#### PROVIDED RECORDS ####

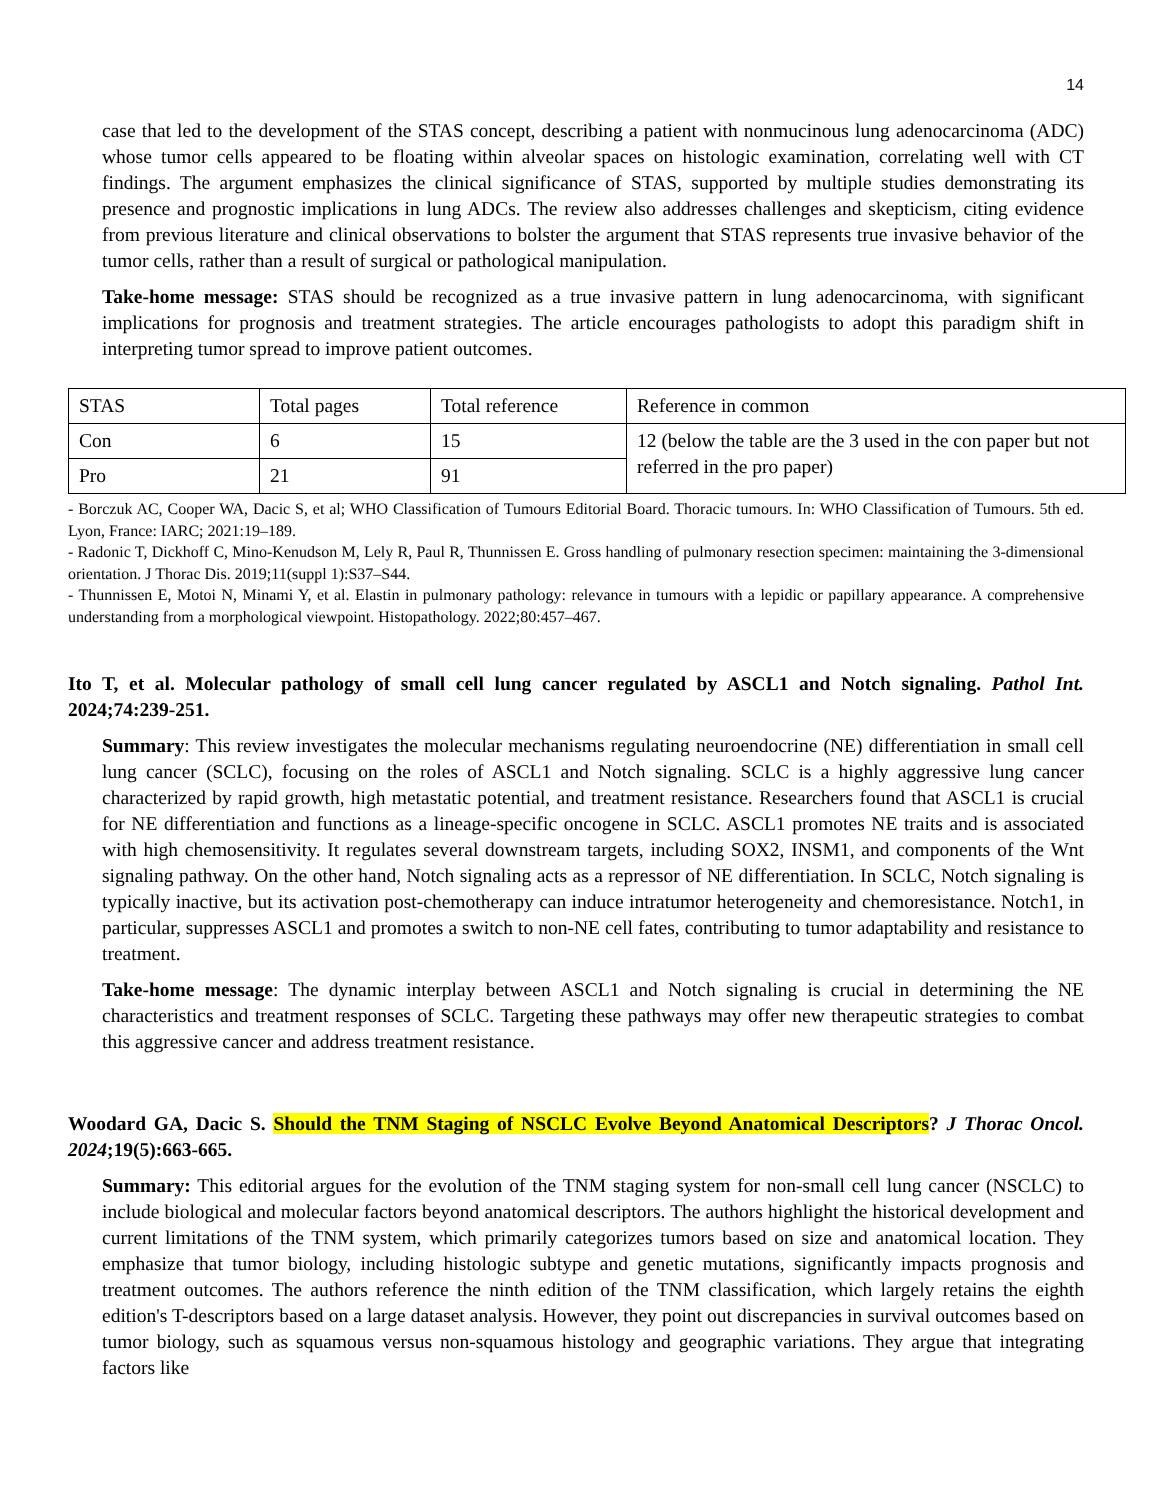14
case that led to the development of the STAS concept, describing a patient with nonmucinous lung adenocarcinoma (ADC) whose tumor cells appeared to be floating within alveolar spaces on histologic examination, correlating well with CT findings. The argument emphasizes the clinical significance of STAS, supported by multiple studies demonstrating its presence and prognostic implications in lung ADCs. The review also addresses challenges and skepticism, citing evidence from previous literature and clinical observations to bolster the argument that STAS represents true invasive behavior of the tumor cells, rather than a result of surgical or pathological manipulation.
Take-home message: STAS should be recognized as a true invasive pattern in lung adenocarcinoma, with significant implications for prognosis and treatment strategies. The article encourages pathologists to adopt this paradigm shift in interpreting tumor spread to improve patient outcomes.
| STAS | Total pages | Total reference | Reference in common |
| Con | 6 | 15 | 12 (below the table are the 3 used in the con paper but not referred in the pro paper) |
| Pro | 21 | 91 | |
- Borczuk AC, Cooper WA, Dacic S, et al; WHO Classification of Tumours Editorial Board. Thoracic tumours. In: WHO Classification of Tumours. 5th ed. Lyon, France: IARC; 2021:19–189.
- Radonic T, Dickhoff C, Mino-Kenudson M, Lely R, Paul R, Thunnissen E. Gross handling of pulmonary resection specimen: maintaining the 3-dimensional orientation. J Thorac Dis. 2019;11(suppl 1):S37–S44.
- Thunnissen E, Motoi N, Minami Y, et al. Elastin in pulmonary pathology: relevance in tumours with a lepidic or papillary appearance. A comprehensive understanding from a morphological viewpoint. Histopathology. 2022;80:457–467.
Ito T, et al. Molecular pathology of small cell lung cancer regulated by ASCL1 and Notch signaling. Pathol Int. 2024;74:239-251.
Summary: This review investigates the molecular mechanisms regulating neuroendocrine (NE) differentiation in small cell lung cancer (SCLC), focusing on the roles of ASCL1 and Notch signaling. SCLC is a highly aggressive lung cancer characterized by rapid growth, high metastatic potential, and treatment resistance. Researchers found that ASCL1 is crucial for NE differentiation and functions as a lineage-specific oncogene in SCLC. ASCL1 promotes NE traits and is associated with high chemosensitivity. It regulates several downstream targets, including SOX2, INSM1, and components of the Wnt signaling pathway. On the other hand, Notch signaling acts as a repressor of NE differentiation. In SCLC, Notch signaling is typically inactive, but its activation post-chemotherapy can induce intratumor heterogeneity and chemoresistance. Notch1, in particular, suppresses ASCL1 and promotes a switch to non-NE cell fates, contributing to tumor adaptability and resistance to treatment.
Take-home message: The dynamic interplay between ASCL1 and Notch signaling is crucial in determining the NE characteristics and treatment responses of SCLC. Targeting these pathways may offer new therapeutic strategies to combat this aggressive cancer and address treatment resistance.
Woodard GA, Dacic S. Should the TNM Staging of NSCLC Evolve Beyond Anatomical Descriptors? J Thorac Oncol. 2024;19(5):663-665.
Summary: This editorial argues for the evolution of the TNM staging system for non-small cell lung cancer (NSCLC) to include biological and molecular factors beyond anatomical descriptors. The authors highlight the historical development and current limitations of the TNM system, which primarily categorizes tumors based on size and anatomical location. They emphasize that tumor biology, including histologic subtype and genetic mutations, significantly impacts prognosis and treatment outcomes. The authors reference the ninth edition of the TNM classification, which largely retains the eighth edition's T-descriptors based on a large dataset analysis. However, they point out discrepancies in survival outcomes based on tumor biology, such as squamous versus non-squamous histology and geographic variations. They argue that integrating factors like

####

* **WHAT THE TASK REQUIRES**
An exact copy of every record above is needed, with all pictures left out.

* **ANSWER FOR THE TASK**
14
case that led to the development of the STAS concept, describing a patient with nonmucinous lung adenocarcinoma (ADC) whose tumor cells appeared to be floating within alveolar spaces on histologic examination, correlating well with CT findings. The argument emphasizes the clinical significance of STAS, supported by multiple studies demonstrating its presence and prognostic implications in lung ADCs. The review also addresses challenges and skepticism, citing evidence from previous literature and clinical observations to bolster the argument that STAS represents true invasive behavior of the tumor cells, rather than a result of surgical or pathological manipulation.
Take-home message: STAS should be recognized as a true invasive pattern in lung adenocarcinoma, with significant implications for prognosis and treatment strategies. The article encourages pathologists to adopt this paradigm shift in interpreting tumor spread to improve patient outcomes.
| STAS | Total pages | Total reference | Reference in common |
| Con | 6 | 15 | 12 (below the table are the 3 used in the con paper but not referred in the pro paper) |
| Pro | 21 | 91 | |
- Borczuk AC, Cooper WA, Dacic S, et al; WHO Classification of Tumours Editorial Board. Thoracic tumours. In: WHO Classification of Tumours. 5th ed. Lyon, France: IARC; 2021:19–189.
- Radonic T, Dickhoff C, Mino-Kenudson M, Lely R, Paul R, Thunnissen E. Gross handling of pulmonary resection specimen: maintaining the 3-dimensional orientation. J Thorac Dis. 2019;11(suppl 1):S37–S44.
- Thunnissen E, Motoi N, Minami Y, et al. Elastin in pulmonary pathology: relevance in tumours with a lepidic or papillary appearance. A comprehensive understanding from a morphological viewpoint. Histopathology. 2022;80:457–467.
Ito T, et al. Molecular pathology of small cell lung cancer regulated by ASCL1 and Notch signaling. Pathol Int. 2024;74:239-251.
Summary: This review investigates the molecular mechanisms regulating neuroendocrine (NE) differentiation in small cell lung cancer (SCLC), focusing on the roles of ASCL1 and Notch signaling. SCLC is a highly aggressive lung cancer characterized by rapid growth, high metastatic potential, and treatment resistance. Researchers found that ASCL1 is crucial for NE differentiation and functions as a lineage-specific oncogene in SCLC. ASCL1 promotes NE traits and is associated with high chemosensitivity. It regulates several downstream targets, including SOX2, INSM1, and components of the Wnt signaling pathway. On the other hand, Notch signaling acts as a repressor of NE differentiation. In SCLC, Notch signaling is typically inactive, but its activation post-chemotherapy can induce intratumor heterogeneity and chemoresistance. Notch1, in particular, suppresses ASCL1 and promotes a switch to non-NE cell fates, contributing to tumor adaptability and resistance to treatment.
Take-home message: The dynamic interplay between ASCL1 and Notch signaling is crucial in determining the NE characteristics and treatment responses of SCLC. Targeting these pathways may offer new therapeutic strategies to combat this aggressive cancer and address treatment resistance.
Woodard GA, Dacic S. Should the TNM Staging of NSCLC Evolve Beyond Anatomical Descriptors? J Thorac Oncol. 2024;19(5):663-665.
Summary: This editorial argues for the evolution of the TNM staging system for non-small cell lung cancer (NSCLC) to include biological and molecular factors beyond anatomical descriptors. The authors highlight the historical development and current limitations of the TNM system, which primarily categorizes tumors based on size and anatomical location. They emphasize that tumor biology, including histologic subtype and genetic mutations, significantly impacts prognosis and treatment outcomes. The authors reference the ninth edition of the TNM classification, which largely retains the eighth edition's T-descriptors based on a large dataset analysis. However, they point out discrepancies in survival outcomes based on tumor biology, such as squamous versus non-squamous histology and geographic variations. They argue that integrating factors like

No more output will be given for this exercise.